Exercise requirements
Copy the lines of the records word for word, beginning at the line that contains "columns swapped: Females <-> Uninhabited" and stopping after the line that contains "Laos men's | Final / Rank: 23 -> 22". Include both of those lines, and leave the pictures out of your answer.

═════ Provided data ═════

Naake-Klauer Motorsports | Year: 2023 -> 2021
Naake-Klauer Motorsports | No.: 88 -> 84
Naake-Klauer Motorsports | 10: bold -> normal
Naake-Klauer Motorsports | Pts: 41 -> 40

═════
═════ Provided data ═════

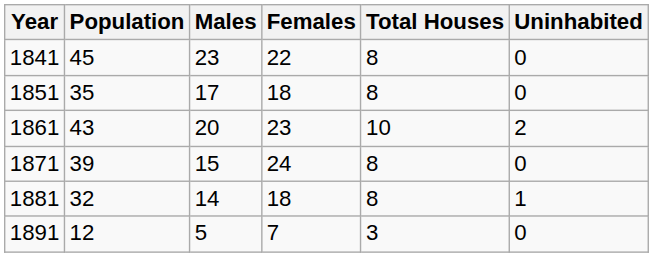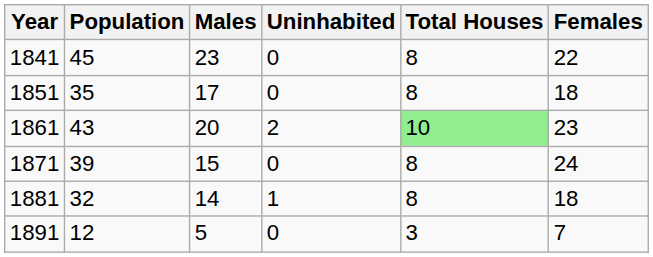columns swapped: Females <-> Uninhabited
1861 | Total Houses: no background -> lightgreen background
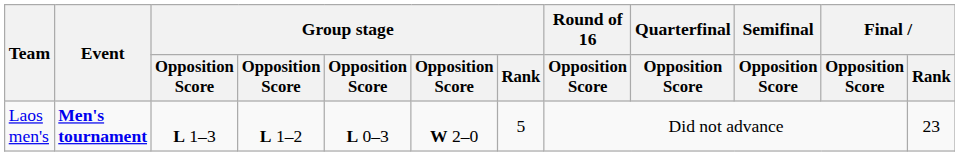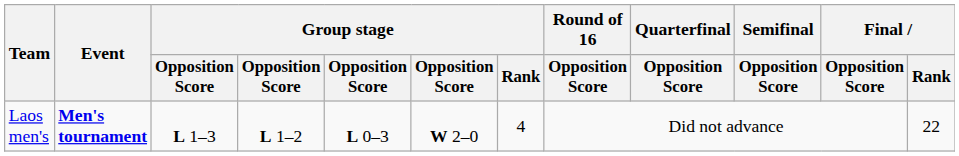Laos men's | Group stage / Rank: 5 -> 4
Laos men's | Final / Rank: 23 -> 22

═════

Written answer
columns swapped: Females <-> Uninhabited
1861 | Total Houses: no background -> lightgreen background
Laos men's | Group stage / Rank: 5 -> 4
Laos men's | Final / Rank: 23 -> 22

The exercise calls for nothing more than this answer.